На смену ему, спрыгнув с верхней ступеньки крыльца на землю, из дома выбежал какой-то веселый парень, кажется, политрук, удивительно моложавый, с маленькими черными усиками, которые, очевидно, по его замыслу, должны были придавать ему солидный вид.
— Пойдемте, — сказал он Марьям, — я провожу вас к разведотделу. Машина подойдет туда.
Через несколько минут они остановились около небольшой хаты, недалеко от поворота дороги, где стоял регулировщик.
— Будем ждать здесь, — сказал политрук, с интересом разглядывая Марьям.
Ему недавно исполнилось двадцать три года, и по складу своему он был романтик. Он мечтал о том, чтобы и к нему на фронт приехала девушка, которую он любит. Но такая девушка жила пока только в его воображении. В жизни он ее еще не встретил. И он немного завидовал неведомому разведчику Яковенко, которого, наверное, сильно любит вот эта статная и красивая девушка.
Штаб армии занимал много домов, поменьше, чем штаб фронта, но все-таки много. Вдали на дороге то и дело появлялись машины. Большинство из них останавливалось на другом конце деревни, и прибывшие шли оттуда пешком.
Марьям почему-то казалось, что пленного обязательно должны доставить на вездеходе, она сразу узнает Федю, который будет сидеть рядом с человеком в немецкой форме. Но уже три вездехода проскочило мимо. В одном она заметила какого-то генерала, осанистого, седого.
— Это наш командующий армией, генерал Коробов, — доверительно сказал политрук, заметив вопросительный взгляд Марьям, — строгий ужасно. Такого перцу дает, другой раз не захочешь…
Марьям кивнула головой. Если говорить по правде, она даже не слыхала, что говорит политрук.
— А вот и приехали! — вдруг воскликнул тот. — Смотрите же! Видите?
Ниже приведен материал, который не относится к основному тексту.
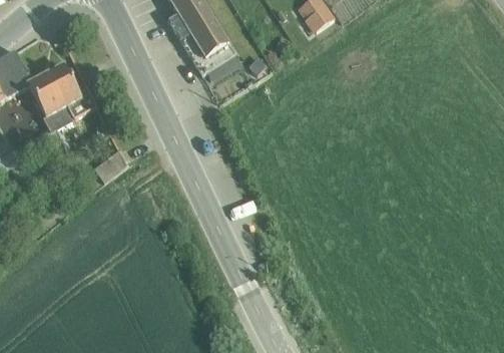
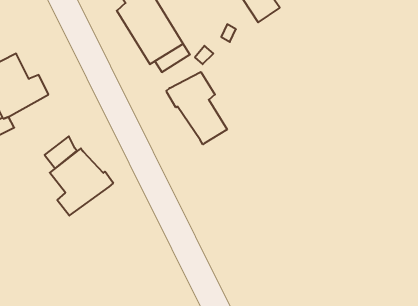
building: none -> [166,72,227,144]
building: none -> [50,148,113,216]

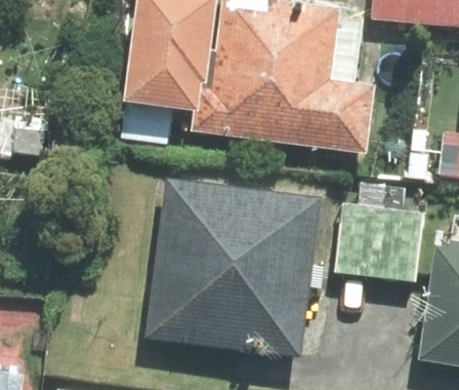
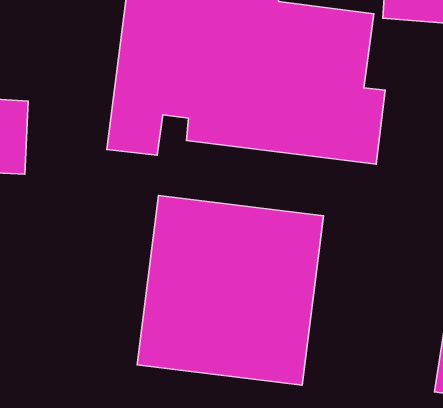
building: [333,202,422,281] -> none

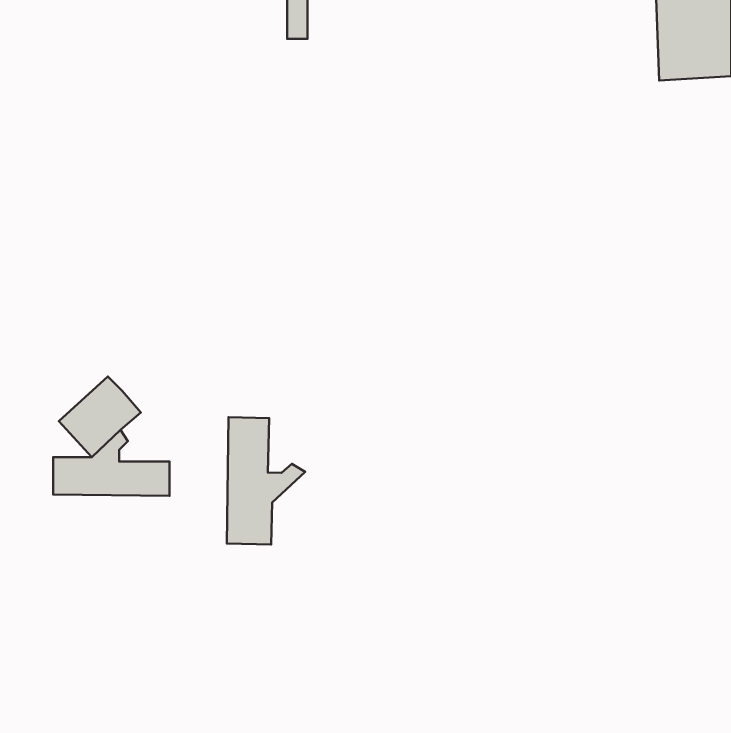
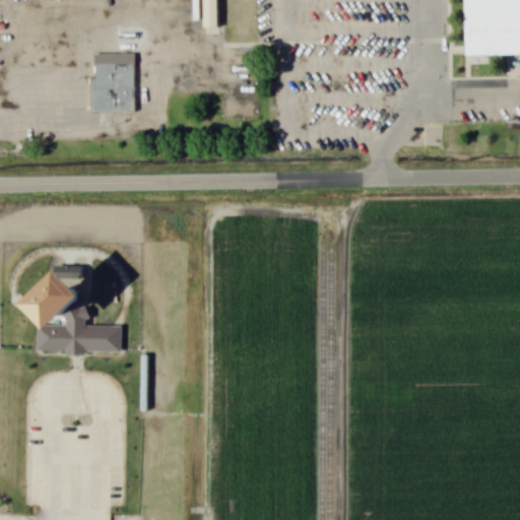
building: none -> [87,51,134,111]
building: [227,417,305,544] -> none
— Где, где? — спрашивала Марьям, быстро оглядываясь по сторонам. Ни одного вездехода на улице не было.
— Да вот же, в грузовике!
Марьям увидела полуторку, на которую прежде не обратила никакого внимания, и тихо охнула. Над бортом виднелась голова в немецкой эсэсовской фуражке. Немец, должно быть, сидел на дне кузова. По сторонам от него, опираясь на заднюю стенку кабины, стояли конвоиры, два автоматчика.
Один из конвоиров был уже пожилой усатый солдат, другой — высокий, поджарый, молодой, в туго подпоясанном стеганом ватнике, с автоматом, который он небрежно держал в левой руке, очевидно чувствуя себя героем. «Значит, вот он какой, Яковенко!» — ревниво подумал политрук. До сих пор он никогда особенно не задумывался над тем, как живет и что делает, собирал информацию, составляя политдонесения, которые потом подписывал Шибаев, и ему казалось, что он находится в самой гуще событий. Только сегодня утром на основании материалов, полученных от Кудрявцева, он включил в очередное политдонесение один абзац о подвиге группы разведчиков, упомянул и о Яковенко. Но сейчас ему вдруг подумалось, что подлинная жизнь проходит мимо него и что так больше нельзя. Может быть, уйти из Политотдела, попроситься на передовую?…
Машина, переваливаясь на рытвинах, пофыркивая мотором, медленно проползла мимо. Яковенко даже не взглянул в их сторону.